Bien sûr, les choses changent radicalement après le travail. «Enormément de personnes se ruent vers l'Aar en sortant du bureau, moi en premier», indique Michele. «Certains y vont même pendant la pause de midi, mais ce n'est pas un moyen pour rentrer directement à la maison», insiste-t-il. «La baignade dans l'Aar pendant la pause déjeuner, après le travail et pendant les loisirs est très répandue», rappelle également la ville.
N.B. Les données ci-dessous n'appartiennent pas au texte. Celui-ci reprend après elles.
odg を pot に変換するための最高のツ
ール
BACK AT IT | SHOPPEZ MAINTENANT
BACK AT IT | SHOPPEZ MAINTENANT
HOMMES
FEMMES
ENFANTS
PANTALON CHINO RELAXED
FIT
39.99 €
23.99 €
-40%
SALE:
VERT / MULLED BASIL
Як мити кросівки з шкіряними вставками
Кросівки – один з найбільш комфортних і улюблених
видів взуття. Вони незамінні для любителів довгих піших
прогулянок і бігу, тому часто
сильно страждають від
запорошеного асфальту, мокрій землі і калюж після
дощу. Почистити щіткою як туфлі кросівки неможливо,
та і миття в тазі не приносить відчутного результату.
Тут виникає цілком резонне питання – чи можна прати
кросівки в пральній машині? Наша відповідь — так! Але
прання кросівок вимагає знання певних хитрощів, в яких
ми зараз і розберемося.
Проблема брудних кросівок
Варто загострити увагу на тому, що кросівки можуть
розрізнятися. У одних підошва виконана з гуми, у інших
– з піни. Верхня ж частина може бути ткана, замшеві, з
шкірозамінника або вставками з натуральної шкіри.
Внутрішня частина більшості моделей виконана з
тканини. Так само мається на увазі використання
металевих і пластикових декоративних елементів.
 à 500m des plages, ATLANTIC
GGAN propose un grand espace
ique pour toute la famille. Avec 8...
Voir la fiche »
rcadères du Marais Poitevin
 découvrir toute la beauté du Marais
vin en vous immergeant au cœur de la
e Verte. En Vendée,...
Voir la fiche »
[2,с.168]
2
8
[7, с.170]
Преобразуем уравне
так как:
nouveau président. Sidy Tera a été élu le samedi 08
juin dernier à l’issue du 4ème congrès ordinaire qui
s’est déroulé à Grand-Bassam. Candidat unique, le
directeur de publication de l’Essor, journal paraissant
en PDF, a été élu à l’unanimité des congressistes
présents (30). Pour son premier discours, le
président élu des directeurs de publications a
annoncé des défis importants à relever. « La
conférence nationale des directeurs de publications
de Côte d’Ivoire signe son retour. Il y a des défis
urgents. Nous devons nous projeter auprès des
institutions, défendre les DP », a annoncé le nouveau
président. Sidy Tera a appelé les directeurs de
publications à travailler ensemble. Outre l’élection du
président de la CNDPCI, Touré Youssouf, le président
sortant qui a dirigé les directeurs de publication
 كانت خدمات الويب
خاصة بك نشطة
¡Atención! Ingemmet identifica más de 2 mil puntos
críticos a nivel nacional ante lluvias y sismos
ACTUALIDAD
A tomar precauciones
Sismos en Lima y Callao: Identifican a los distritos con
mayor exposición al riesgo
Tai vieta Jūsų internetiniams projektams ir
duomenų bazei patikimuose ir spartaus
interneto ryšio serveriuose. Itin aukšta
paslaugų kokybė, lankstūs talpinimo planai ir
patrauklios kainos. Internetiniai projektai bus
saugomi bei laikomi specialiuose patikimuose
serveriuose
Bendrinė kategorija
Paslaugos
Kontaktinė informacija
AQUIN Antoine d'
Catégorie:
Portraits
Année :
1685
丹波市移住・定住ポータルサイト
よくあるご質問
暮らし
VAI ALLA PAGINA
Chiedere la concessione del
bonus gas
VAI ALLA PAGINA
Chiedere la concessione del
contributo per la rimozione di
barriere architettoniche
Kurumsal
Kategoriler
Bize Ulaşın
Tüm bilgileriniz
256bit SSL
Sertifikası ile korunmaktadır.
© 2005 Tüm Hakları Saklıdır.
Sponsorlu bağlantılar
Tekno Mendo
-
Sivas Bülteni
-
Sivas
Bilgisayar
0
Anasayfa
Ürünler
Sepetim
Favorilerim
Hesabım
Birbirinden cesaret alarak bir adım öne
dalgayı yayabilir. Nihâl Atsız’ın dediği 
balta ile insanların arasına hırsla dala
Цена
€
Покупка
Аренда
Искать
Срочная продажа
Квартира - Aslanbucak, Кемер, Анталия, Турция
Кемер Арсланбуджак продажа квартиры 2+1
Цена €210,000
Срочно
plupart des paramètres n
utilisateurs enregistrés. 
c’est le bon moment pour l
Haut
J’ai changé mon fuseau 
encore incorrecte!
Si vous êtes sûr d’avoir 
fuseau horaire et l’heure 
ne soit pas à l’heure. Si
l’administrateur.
«Grâce à sa situation particulière et à sa beauté, l'Aar bénéficie d'une grande attention, y compris sur les réseaux sociaux et à l'international», résume Manuela Angst. Elle ajoute:
La responsable de Bern Welcome déplore également que la question de la sécurité soit souvent négligée dans de tels contenus, malgré son importance. «Notre objectif est de sensibiliser les visiteurs à la fois à la beauté et aux dangers potentiels de l'Aar», ajoute-t-elle. Une campagne spécifique, appelée «aareyousafe.ch», est notamment consacrée à cet aspect.
Quoi qu'il en soit, les pendulaires-nageurs évoqués par CNN devront bientôt ranger leur maillot de bain: du 22 septembre au printemps prochain, la baignade et la navigation dans l'Aar ne seront plus possibles pour cause de travaux.